For Your Health
For Your Health

News from the University of North Dakota School of Medicine & Health Sciences

From the Dean: Evaluating our performance

Each year around this time, supervisors are expected to do a performance evaluation on most UND employees (both faculty and staff members). This is a requirement of the North Dakota University System as well as UND (and a best business practice, by the way). A slightly different evaluation rubric is followed for faculty, relative to staff, but the end result is the same – an assessment of how well the employee performed over the past year and how well they met the performance goals that were set the prior year. Additionally, the supervisor and employee agree on performance goals for the upcoming year. As indicated, these performance evaluations are annual undertakings and are based on calendar (not academic) years. Thus, the current performance evaluations are for 2023 with goals established for 2024. In addition to giving the employee feedback on their performance in 2023 and goals for 2024, these evaluations serve as an important component of how possible salary merit increases are adjudicated, a process that will occur soon as we start preparing our budgets for the upcoming academic and fiscal year that runs from July 1, 2024, through June 30, 2025.

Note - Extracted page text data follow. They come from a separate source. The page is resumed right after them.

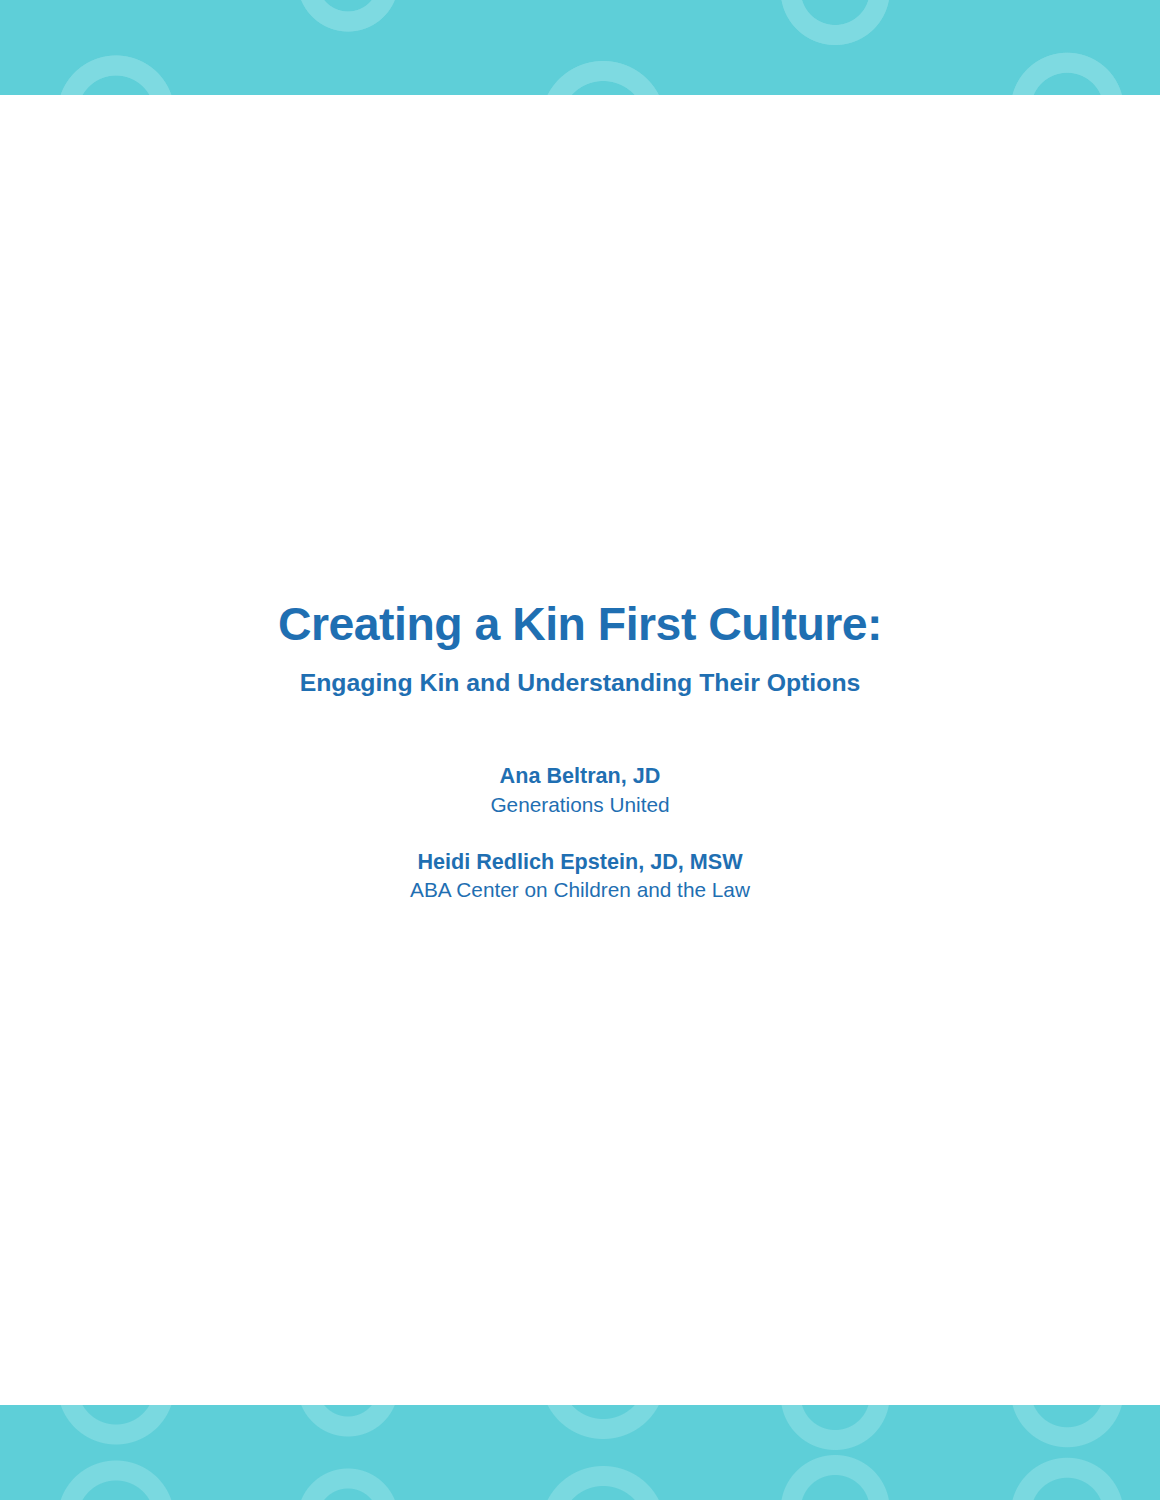Creating a Kin First Culture:
Engaging Kin and Understanding Their Options
Ana Beltran, JD
Generations United
Heidi Redlich Epstein, JD, MSW
ABA Center on Children and the Law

One crucial feature that is important to keep in mind (especially with the usually high-performing employees we have at the SMHS) is that providing feedback and suggestions for “improvement” does not imply that the performance of the individual wasn’t up to or above par; quite the contrary – for most employees the goal is to help them attain even greater levels of success. Paraphrasing the highly acclaimed author Jim Collins, the goal is to help specific individuals move from “good to great.”

As an aside, this evaluation process is also an example of how we model professionalism for our students. That is to say: the process of goal-setting for our School’s staff and faculty runs in parallel process to how our medical and health science program trainees are evaluated. This process helps prepare students to become productive clinicians, who will continue to be evaluated as they advance throughout their careers.

Another benefit of these evaluations is that the supervisor can learn things about the accomplishments of the employee and the employee’s unit that might not have otherwise come to light. As an example, I recently had the true pleasure of doing the performance evaluation of Colin Combs, chair of our Department of Biomedical Sciences and the School’s relatively newly appointed associate dean for research. In the course of our discussion about the 2023 accomplishments of the School’s research enterprise that Professor Combs oversees, he shared with me a few wonderful facts about the accomplishments of our research teammates. The first was an analysis he did of the amount of research funding that departments like his (that is, biomedical sciences) receive annually from the National Institutes of Health (NIH). It turns out that we have moved into first place (out of around 30 schools nationally that have similar departments of biomedical sciences)! Quite an accomplishment – and one that I might not have known about were it not for this performance review. Another fact that he shared with me is that the SMHS ranks #5 in total sponsored funding out of the 30 or so community-based medical schools in the U.S. This also is quite an accomplishment – to be in the top 20% of comparable schools in terms of funding, a commonly used metric to evaluate the quality and quantity of research and community service work. When Colin and I discussed these data, he suggested that we set a goal for the SMHS’s research enterprise – specifically, a goal for us to move up to #3 on the community-based school list. This will not be easy, but we both think that it is a reasonable goal. Accordingly, we plan to recommend consideration of this goal as the SMHS faculty and staff finalize the adoption of the UND LEADS strategic plan into the equivalent strategic plan for the School.

Thus, a final attribute of the School-wide performance evaluation process is that it can provide insights and guidance not only for an individual’s efforts going forward, but in fact for the entire institution. The bottom line is that the evaluation process has the potential to make both individuals as well as institutions better – even when they already are functioning at a very high level.